Despite farm programs taking a back seat to assistance programs, six of USDA’s seven 2021 “strategic goals” have little-to-nothing to do with its biggest program and its biggest cost, food aid.

It’s not that the six — which include areas like farm production, ag exports and rural development — aren’t important; they absolutely are. There is, after all, no life without food and little food without farmers, ranchers, and rural America.

Still, many of USDA’s current “strategic” goals sound like something out of the 1970s — “Maximize the ability of American agricultural producers to prosper by feeding and clothing the world” — rather than a hard focus on how to sustainably grow more food in an infinitely more complex environment and increasingly competitive world market.

And that’s true whether or not you overlook USDA’s own “customer” — the favorite metric of current Secretary Sonny Perdue — numbers that show, at best, farm programs (like crop insurance, direct subsidies, etc.) impact about 5 million Americans every year while SNAP, the School Lunch Program, and WIC are used by a whopping 71.4 million Americans, most daily.

None of this comes as a surprise to farmers, ranchers or most ag organizations that have fought to keep a “farmer” in charge of USDA despite rising consumer and food aid dominance.

Now, however, they face a change they’ve known was coming for decades.
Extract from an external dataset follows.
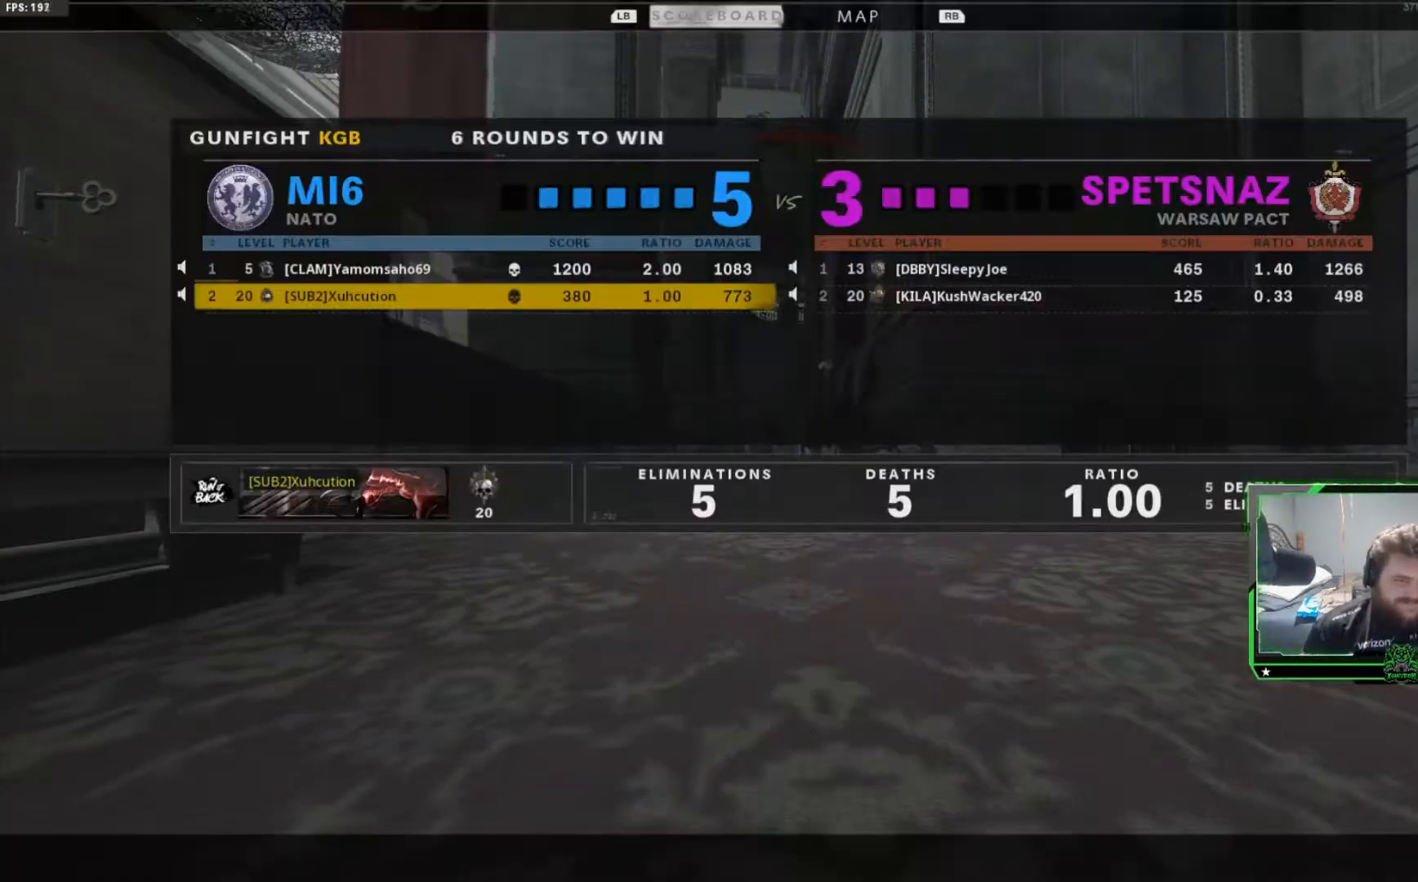
{"buttons": [], "left_stick": "center", "right_stick": "center", "events": [[84, "SELECT", "down"], [201, "SELECT", "up"], [284, "SELECT", "down"], [401, "SELECT", "up"]]}
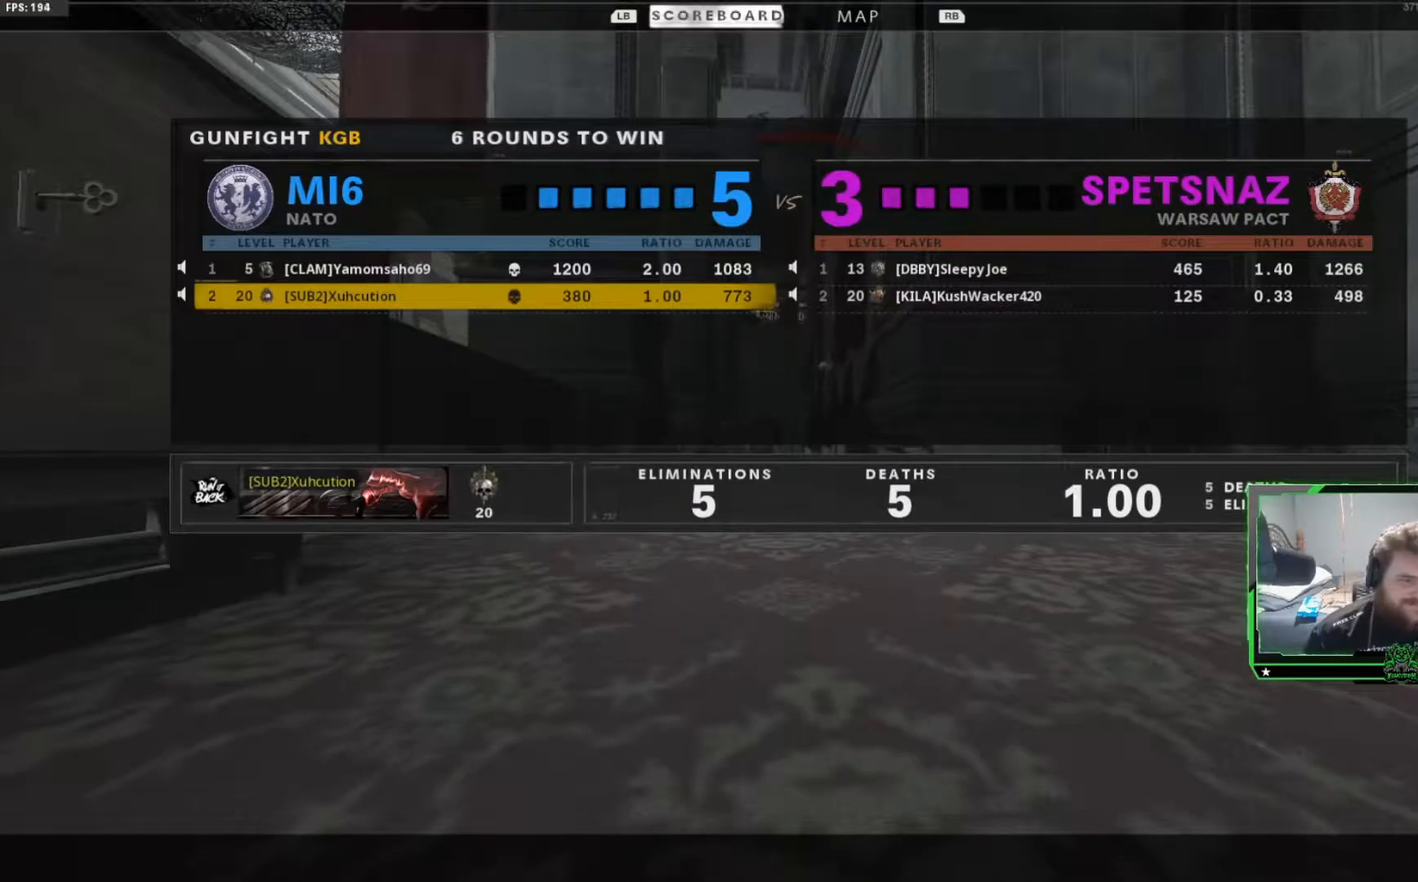
{"buttons": [], "left_stick": "center", "right_stick": "center", "events": [[50, "SELECT", "down"], [183, "SELECT", "up"], [267, "SELECT", "down"], [367, "SELECT", "up"]]}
Congresswoman Marcia Fudge, a 20-year veteran of the House Ag Committee, an attorney and former prosecutor, the first Black mayor of Warrensville, Ohio, and a noted expert on child nutrition and food aid programs, is angling to the be the next secretary of agriculture.

If government experience, farm policymaking, and expertise in USDA’s largest program area are any measures, Fudge is a highly qualified candidate. Any shortcoming on, say, the inner workings of crop insurance or the Forest Service, can be addressed as they have been by every past secretary: choosing area specialists as undersecretaries or deputy undersecretaries.

Will Marcia Fudge be the next secretary of agriculture?

On the face of it, she should be a shoo-in; her resume, expertise and politics perfectly align with what USDA needs and what Joe Biden, the president-elect, preaches. It would, however, be a bold choice.

Are we as a nation and we in agriculture that bold?